🤖 AI Summary
To address transmission line overloading and challenging topology reconfiguration induced by load growth in power systems, this paper proposes a multi-objective reinforcement learning (MORL) control method tailored for grid topology reconfiguration. The approach uniquely integrates Deep Optimistic Linear Support (DOL) with Multi-Objective Proximal Policy Optimization (MOPPO), explicitly modeling conflicting objectives—including line loading reduction, topology change magnitude constraints, and switch operation minimization—to generate an interpretable Pareto-optimal policy set. Validated via transient simulations, the method achieves a 30% improvement in instability prevention success rate under fault scenarios compared to single-objective RL baselines, and yields a 20% performance gain under limited training budgets. Moreover, its Pareto front approximation accuracy significantly surpasses that of random search.
📝 Abstract
Transmission grid congestion increases as the electrification of various sectors requires transmitting more power. Topology control, through substation reconfiguration, can reduce congestion but its potential remains under-exploited in operations. A challenge is modeling the topology control problem to align well with the objectives and constraints of operators.
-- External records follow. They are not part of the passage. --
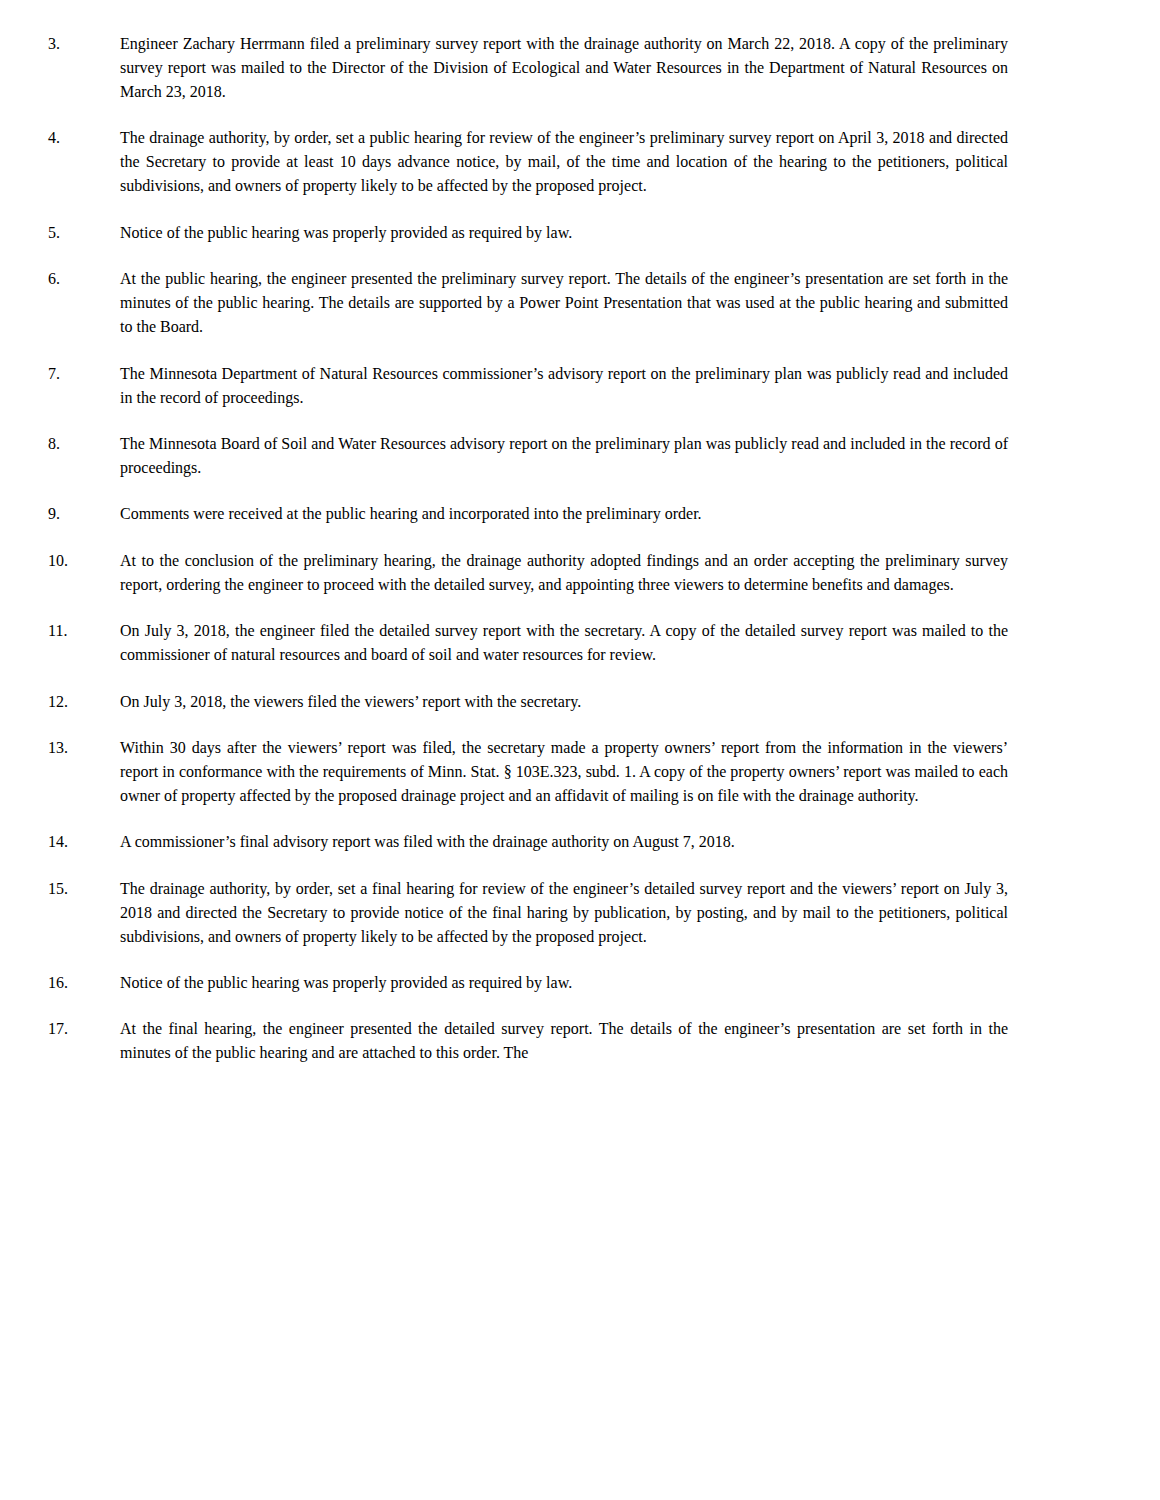Engineer Zachary Herrmann filed a preliminary survey report with the drainage authority on March 22, 2018. A copy of the preliminary survey report was mailed to the Director of the Division of Ecological and Water Resources in the Department of Natural Resources on March 23, 2018.
The drainage authority, by order, set a public hearing for review of the engineer’s preliminary survey report on April 3, 2018 and directed the Secretary to provide at least 10 days advance notice, by mail, of the time and location of the hearing to the petitioners, political subdivisions, and owners of property likely to be affected by the proposed project.
Notice of the public hearing was properly provided as required by law.
At the public hearing, the engineer presented the preliminary survey report. The details of the engineer’s presentation are set forth in the minutes of the public hearing. The details are supported by a Power Point Presentation that was used at the public hearing and submitted to the Board.
The Minnesota Department of Natural Resources commissioner’s advisory report on the preliminary plan was publicly read and included in the record of proceedings.
The Minnesota Board of Soil and Water Resources advisory report on the preliminary plan was publicly read and included in the record of proceedings.
Comments were received at the public hearing and incorporated into the preliminary order.
At to the conclusion of the preliminary hearing, the drainage authority adopted findings and an order accepting the preliminary survey report, ordering the engineer to proceed with the detailed survey, and appointing three viewers to determine benefits and damages.
On July 3, 2018, the engineer filed the detailed survey report with the secretary. A copy of the detailed survey report was mailed to the commissioner of natural resources and board of soil and water resources for review.
On July 3, 2018, the viewers filed the viewers’ report with the secretary.
Within 30 days after the viewers’ report was filed, the secretary made a property owners’ report from the information in the viewers’ report in conformance with the requirements of Minn. Stat. § 103E.323, subd. 1. A copy of the property owners’ report was mailed to each owner of property affected by the proposed drainage project and an affidavit of mailing is on file with the drainage authority.
A commissioner’s final advisory report was filed with the drainage authority on August 7, 2018.
The drainage authority, by order, set a final hearing for review of the engineer’s detailed survey report and the viewers’ report on July 3, 2018 and directed the Secretary to provide notice of the final haring by publication, by posting, and by mail to the petitioners, political subdivisions, and owners of property likely to be affected by the proposed project.
Notice of the public hearing was properly provided as required by law.
At the final hearing, the engineer presented the detailed survey report. The details of the engineer’s presentation are set forth in the minutes of the public hearing and are attached to this order. The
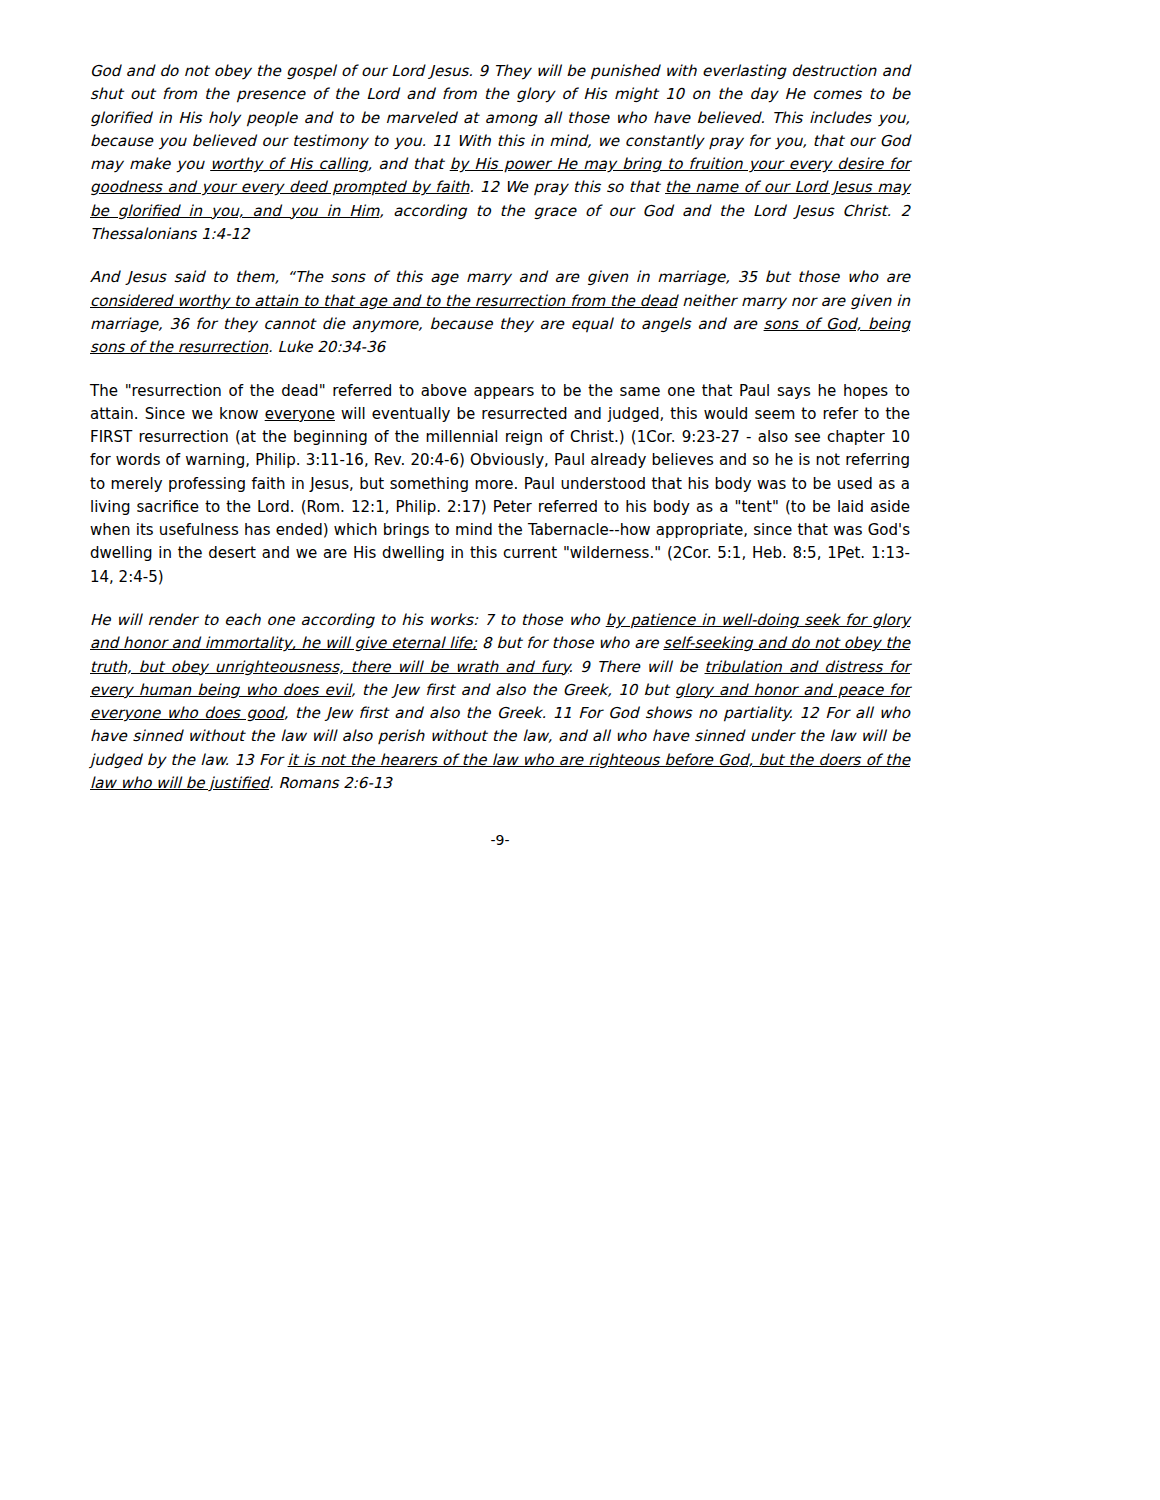God and do not obey the gospel of our Lord Jesus. 9 They will be punished with everlasting destruction and shut out from the presence of the Lord and from the glory of His might 10 on the day He comes to be glorified in His holy people and to be marveled at among all those who have believed. This includes you, because you believed our testimony to you. 11 With this in mind, we constantly pray for you, that our God may make you worthy of His calling, and that by His power He may bring to fruition your every desire for goodness and your every deed prompted by faith. 12 We pray this so that the name of our Lord Jesus may be glorified in you, and you in Him, according to the grace of our God and the Lord Jesus Christ. 2 Thessalonians 1:4-12
And Jesus said to them, “The sons of this age marry and are given in marriage, 35 but those who are considered worthy to attain to that age and to the resurrection from the dead neither marry nor are given in marriage, 36 for they cannot die anymore, because they are equal to angels and are sons of God, being sons of the resurrection. Luke 20:34-36
The "resurrection of the dead" referred to above appears to be the same one that Paul says he hopes to attain. Since we know everyone will eventually be resurrected and judged, this would seem to refer to the FIRST resurrection (at the beginning of the millennial reign of Christ.) (1Cor. 9:23-27 - also see chapter 10 for words of warning, Philip. 3:11-16, Rev. 20:4-6) Obviously, Paul already believes and so he is not referring to merely professing faith in Jesus, but something more. Paul understood that his body was to be used as a living sacrifice to the Lord. (Rom. 12:1, Philip. 2:17) Peter referred to his body as a "tent" (to be laid aside when its usefulness has ended) which brings to mind the Tabernacle--how appropriate, since that was God's dwelling in the desert and we are His dwelling in this current "wilderness." (2Cor. 5:1, Heb. 8:5, 1Pet. 1:13-14, 2:4-5)
He will render to each one according to his works: 7 to those who by patience in well-doing seek for glory and honor and immortality, he will give eternal life; 8 but for those who are self-seeking and do not obey the truth, but obey unrighteousness, there will be wrath and fury. 9 There will be tribulation and distress for every human being who does evil, the Jew first and also the Greek, 10 but glory and honor and peace for everyone who does good, the Jew first and also the Greek. 11 For God shows no partiality. 12 For all who have sinned without the law will also perish without the law, and all who have sinned under the law will be judged by the law. 13 For it is not the hearers of the law who are righteous before God, but the doers of the law who will be justified. Romans 2:6-13
-9-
Addressing this challenge, this paper investigates the application of multi-objective reinforcement learning (MORL) to integrate multiple conflicting objectives for power grid topology control. We develop a MORL approach using deep optimistic linear support (DOL) and multi-objective proximal policy optimization (MOPPO) to generate a set of Pareto-optimal policies that balance objectives such as minimizing line loading, topological deviation, and switching frequency. Initial case studies show that the MORL approach can provide valuable insights into objective trade-offs and improve Pareto front approximation compared to a random search baseline. The generated multi-objective RL policies are 30% more successful in preventing grid failure under contingencies and 20% more effective when training budget is reduced - compared to the common single objective RL policy.